Buyers guide and reviews as mention by that other guy

http://www.sheilalandrydesigns.com/articles/scroll-saw-selection


----------



## WoodES

Alittleoff, you beat my price by $10. Nice! So what kind of mask did you use?


----------



## alittleoff

Before I bought the saw I told him the saw was worth a lot more than he was asking, and that's when he told me about buying it new for 800.00. I also told him I thought he should keep it and sell the old delta he had, but he totally refused to give up his trusty delta scroll saw. I didn't push the issue and figured I might as well get it before the next guy did so I loaded it up. I really like the saw but it is hard for me to change the blades. Someone somewhere said you could buy a different setup that was a lot easier to use but I don't remember what it is, where to get it.
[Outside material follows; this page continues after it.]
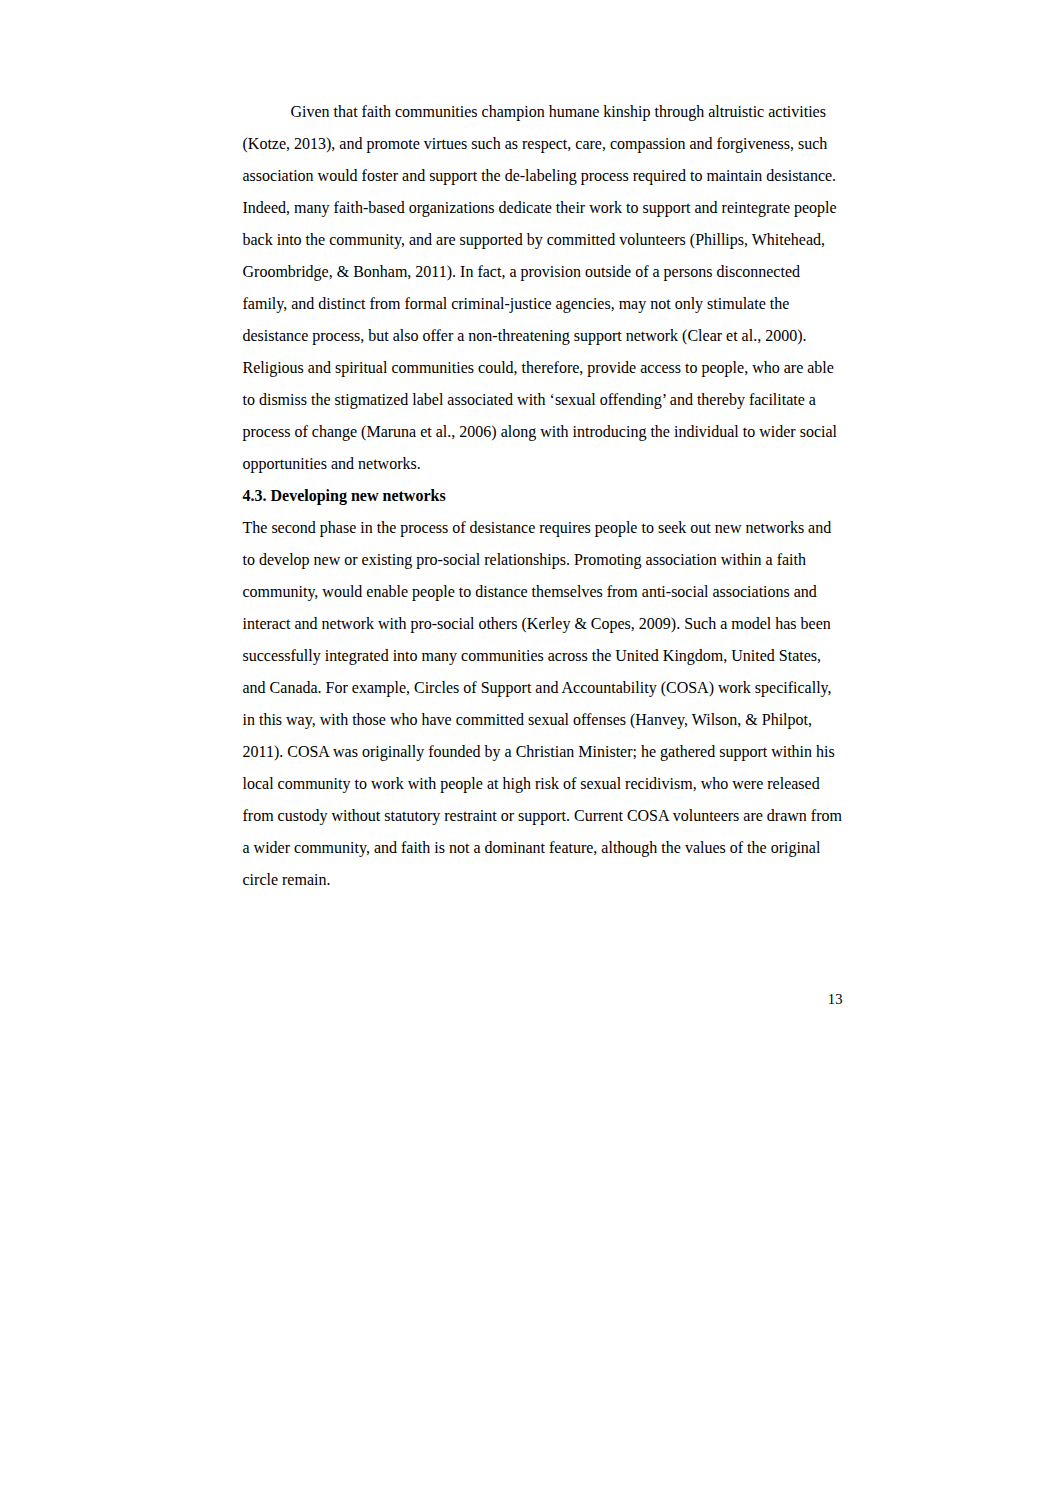Given that faith communities champion humane kinship through altruistic activities (Kotze, 2013), and promote virtues such as respect, care, compassion and forgiveness, such association would foster and support the de-labeling process required to maintain desistance. Indeed, many faith-based organizations dedicate their work to support and reintegrate people back into the community, and are supported by committed volunteers (Phillips, Whitehead, Groombridge, & Bonham, 2011). In fact, a provision outside of a persons disconnected family, and distinct from formal criminal-justice agencies, may not only stimulate the desistance process, but also offer a non-threatening support network (Clear et al., 2000). Religious and spiritual communities could, therefore, provide access to people, who are able to dismiss the stigmatized label associated with ‘sexual offending’ and thereby facilitate a process of change (Maruna et al., 2006) along with introducing the individual to wider social opportunities and networks.
4.3. Developing new networks
The second phase in the process of desistance requires people to seek out new networks and to develop new or existing pro-social relationships. Promoting association within a faith community, would enable people to distance themselves from anti-social associations and interact and network with pro-social others (Kerley & Copes, 2009). Such a model has been successfully integrated into many communities across the United Kingdom, United States, and Canada. For example, Circles of Support and Accountability (COSA) work specifically, in this way, with those who have committed sexual offenses (Hanvey, Wilson, & Philpot, 2011). COSA was originally founded by a Christian Minister; he gathered support within his local community to work with people at high risk of sexual recidivism, who were released from custody without statutory restraint or support. Current COSA volunteers are drawn from a wider community, and faith is not a dominant feature, although the values of the original circle remain.
13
Maybe someone here knows and will post it. I'd sure like to have it for mine.
Gerald


> Alittleoff, you beat my price by $10. Nice! So what kind of mask did you use?
> 
> - WoodES


----------



## company4woodwork

Smitty did you sell your? do you know does yours have a Fasco motor? or if you could post some pictures?


----------



## woodsmithshop

I sold the Hawk quite some time ago.


----------



## kelvancra

I bought a Hegner and an RBI off craigslist and I really like the Hegner for ease of blade changes, but the RBI has variable speed and a bigger throat.


----------



## company4woodwork

Oh geez I realized it was 2018 not 2019 guess I should use a bigger screen


----------



## MrUnix

How are the RBI prices holding up these days? I ran across a 226VS that looks to be in excellent condition for an asking price of $500 - which seems a bit high to me from what I've seen in recent years.

Cheers,
Brad


----------



## cjfarmer

De Walt is known for making some great tools and some i can only say they make to sell not to use. I have purged my jobsight power tools of De Walt and wont buy any more of them. My shop tools are also De Walt free for some reason. Maybe ive just had it with trying to figure out which of their tools is the cheapies. At least Bosch puts Skil on the homeowner tools and Skilsaw on the pro tools. Makes it easy to choose the good ones


----------



## company4woodwork

> How are the RBI prices holding up these days? I ran across a 226VS that looks to be in excellent condition for an asking price of $500 - which seems a bit high to me from what I ve seen in recent years.
> 
> Cheers,
> Brad
> 
> - MrUnix


If they have the Fasco motor and speed control RBI told me its worth about $200 if it works right, those motors are ac and the speed control have problems, its more of a matter of when and not if, and right now there is very little fix for them unless you have a electronics repair shop around you, they are working. on getting a motor in production as a replacement but don't know when that will be and it will still cost probably in the area of $300


----------



## MrUnix

> If they have the Fasco motor and speed control RBI told me its worth about $200 if it works right…
> - company4woodwork


I remember hearing about the motor problems, but couldn't remember which one was the issue… thanks. The one I ran across is an Ultra, which I believe has the DC motor.

Cheers,
Brad


----------